Data below:

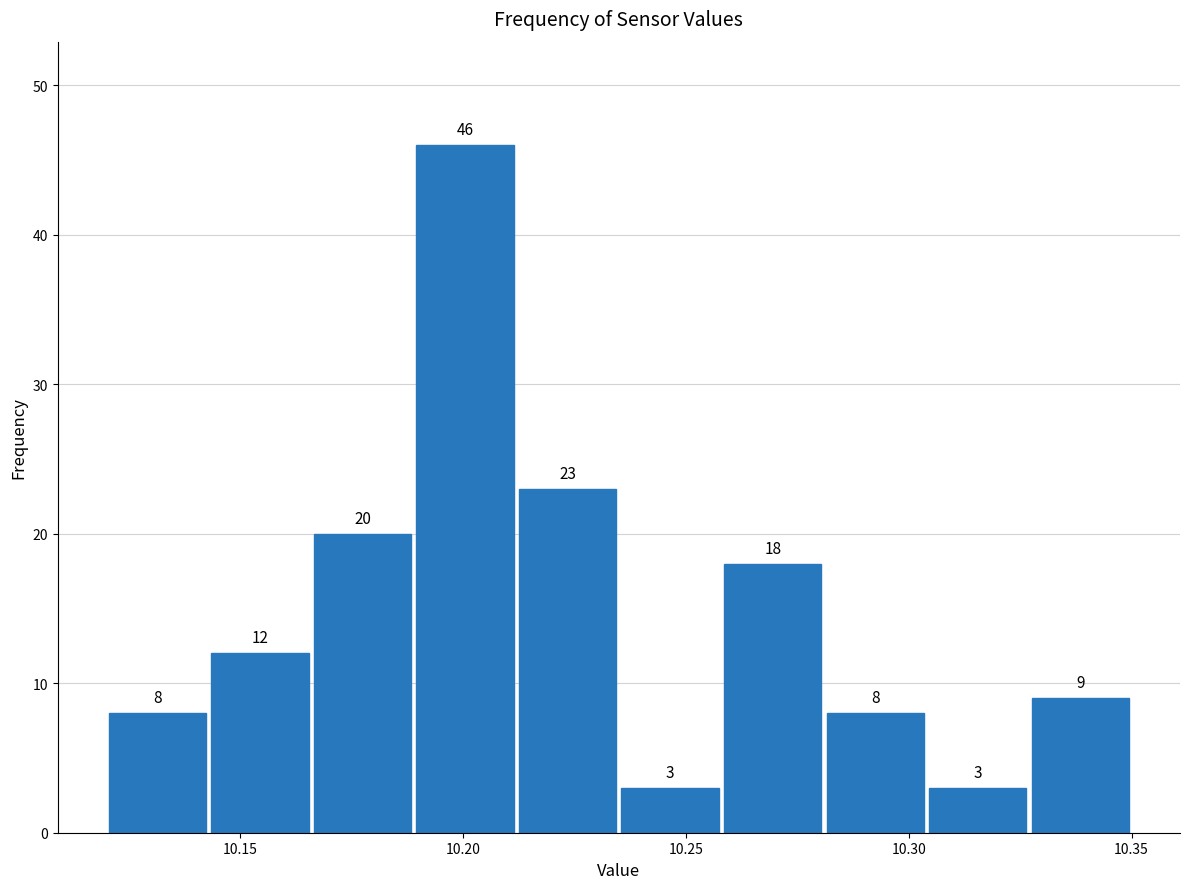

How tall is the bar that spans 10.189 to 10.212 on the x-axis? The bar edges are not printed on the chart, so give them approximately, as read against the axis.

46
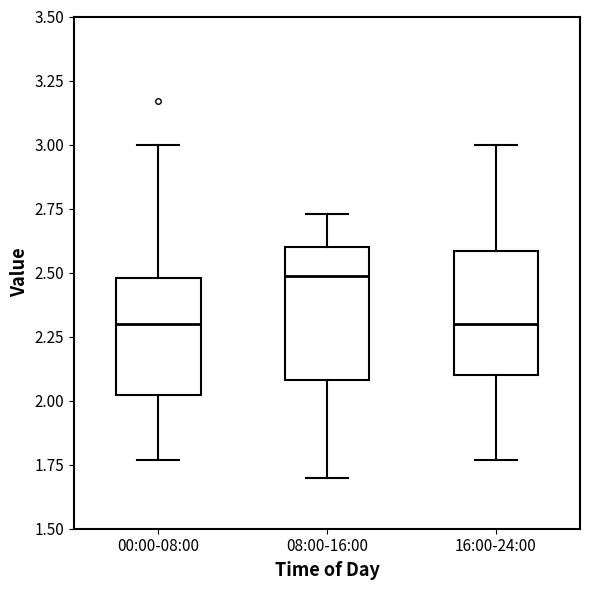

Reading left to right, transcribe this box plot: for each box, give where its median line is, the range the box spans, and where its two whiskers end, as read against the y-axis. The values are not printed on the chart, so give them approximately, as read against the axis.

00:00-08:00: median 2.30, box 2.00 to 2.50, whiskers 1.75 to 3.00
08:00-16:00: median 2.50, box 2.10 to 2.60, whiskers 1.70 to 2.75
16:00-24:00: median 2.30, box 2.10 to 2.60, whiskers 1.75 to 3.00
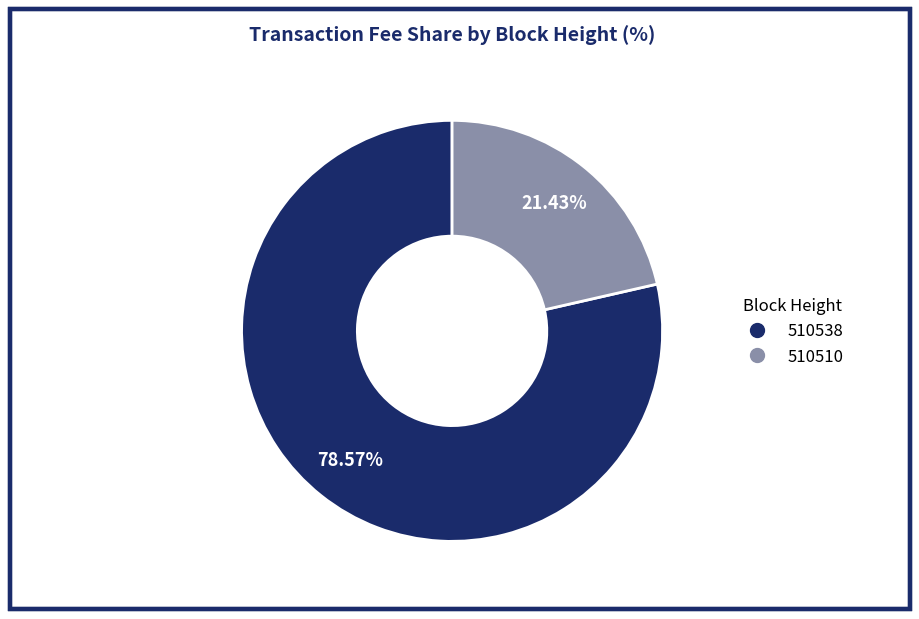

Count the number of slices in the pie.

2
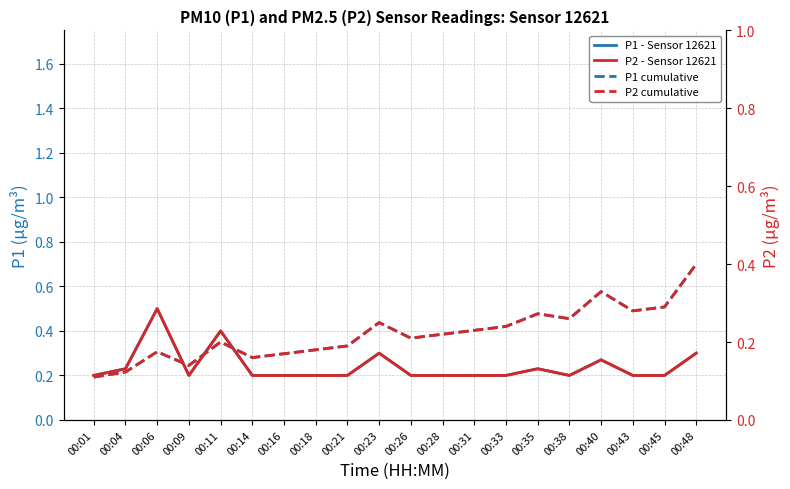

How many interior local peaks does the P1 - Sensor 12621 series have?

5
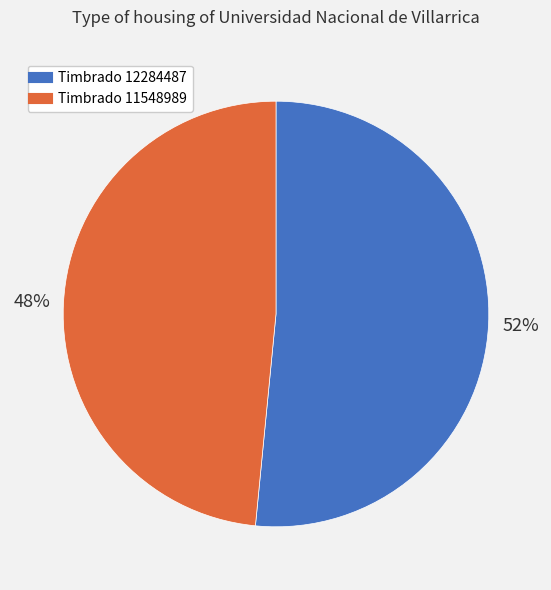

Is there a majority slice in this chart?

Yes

End of Data.

## Job item
Which lines in the rows above contain the word "them"? Return each of those lines in full.

## Your response
How tall is the bar that spans 10.189 to 10.212 on the x-axis? The bar edges are not printed on the chart, so give them approximately, as read against the axis.
Reading left to right, transcribe this box plot: for each box, give where its median line is, the range the box spans, and where its two whiskers end, as read against the y-axis. The values are not printed on the chart, so give them approximately, as read against the axis.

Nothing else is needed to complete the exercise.